Thank you, Massachusetts, for a powerful, and empowering, public health message!
May all of us step up to the challenge of changing our language -- and actions.
The Stigma of Opioid Addiction
from Massachusetts department of Health and Human Services
It’s a huge public health threat – addiction to powerful opioid painkillers. But you can help by changing the way you think about, talk about and treat people with addiction. Words like “junkie,” “addict” and “druggie” can hurt and stand in the way of recovery. There are perceptions that addiction is a personal choice (when in fact it’s a disease), that addiction is a sign of human weakness, or a lack of morals or willpower. While the initial decision to take drugs may be voluntary, neurological changes to the brain restrict a person’s self-control. The disease hinders the ability to resist impulses to take drugs despite harmful consequences.

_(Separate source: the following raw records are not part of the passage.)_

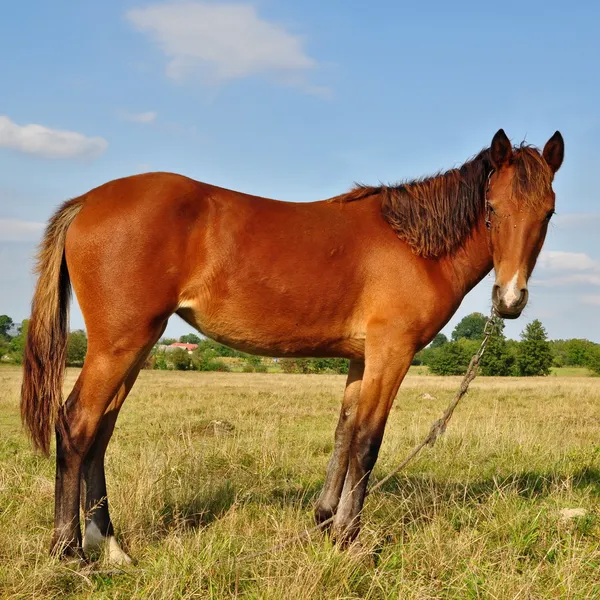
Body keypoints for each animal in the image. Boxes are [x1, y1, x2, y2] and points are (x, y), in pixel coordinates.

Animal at [18, 126, 564, 564]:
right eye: (492, 209)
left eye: (549, 214)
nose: (510, 299)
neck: (414, 244)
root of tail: (88, 201)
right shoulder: (392, 352)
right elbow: (368, 442)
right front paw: (349, 539)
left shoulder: (361, 359)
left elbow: (345, 433)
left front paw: (325, 521)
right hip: (119, 345)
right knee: (76, 425)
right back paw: (69, 551)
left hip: (136, 344)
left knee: (101, 432)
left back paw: (109, 545)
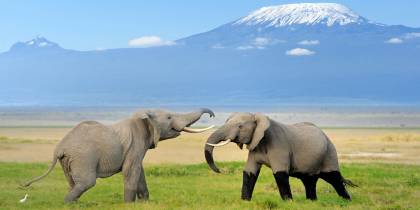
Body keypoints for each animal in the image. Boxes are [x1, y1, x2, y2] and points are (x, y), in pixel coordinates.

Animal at [21, 107, 215, 203]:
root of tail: (59, 148)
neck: (143, 116)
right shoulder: (135, 144)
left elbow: (139, 172)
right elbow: (131, 171)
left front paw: (144, 203)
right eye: (168, 118)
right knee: (86, 183)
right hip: (83, 157)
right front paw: (129, 204)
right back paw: (68, 203)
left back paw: (73, 204)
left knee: (73, 182)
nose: (212, 115)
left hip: (69, 160)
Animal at [205, 112, 356, 201]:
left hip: (329, 153)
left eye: (240, 126)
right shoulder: (255, 146)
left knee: (334, 178)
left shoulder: (279, 146)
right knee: (309, 181)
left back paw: (346, 200)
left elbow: (280, 173)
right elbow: (249, 172)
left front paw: (288, 202)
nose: (219, 170)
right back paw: (312, 201)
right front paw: (245, 201)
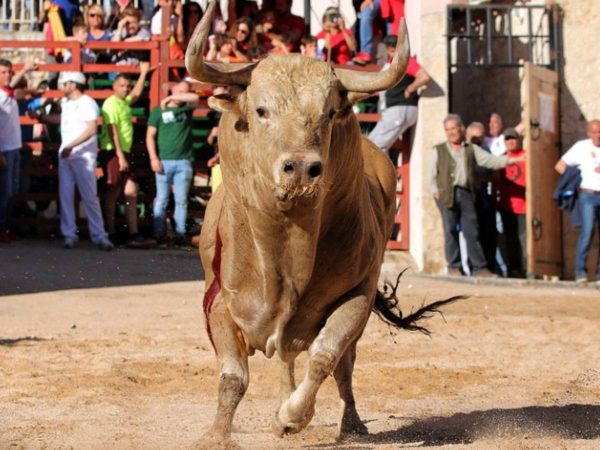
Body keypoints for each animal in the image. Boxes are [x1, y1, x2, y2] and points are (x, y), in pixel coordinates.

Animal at [188, 0, 460, 442]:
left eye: (329, 113)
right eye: (261, 110)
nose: (301, 168)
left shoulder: (356, 297)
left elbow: (325, 358)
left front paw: (291, 416)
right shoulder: (218, 302)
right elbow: (233, 377)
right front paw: (217, 436)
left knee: (342, 368)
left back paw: (350, 424)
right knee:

A stigma is a mark of disgrace that sets a person or a group apart. Stigmas aimed at people with substance use disorders come from many sources including personal shame and disgust at one’s own appearance, behavior and feelings of being unworthy of help, negative labels from friends or family, negative attitudes from healthcare providers, the media, law enforcement, places of work and government agencies.
We are all affected by the current epidemic of opioid addiction. Many of us know someone who struggles with addiction, or who is in treatment. What can we do?
• We can take a stand against stigma.
• We can support treatment opportunities.
• We can encourage people in recovery.
We can talk about addiction with our friends and family.
Each of us can commit to not using hurtful or damaging words about those who struggle with addiction.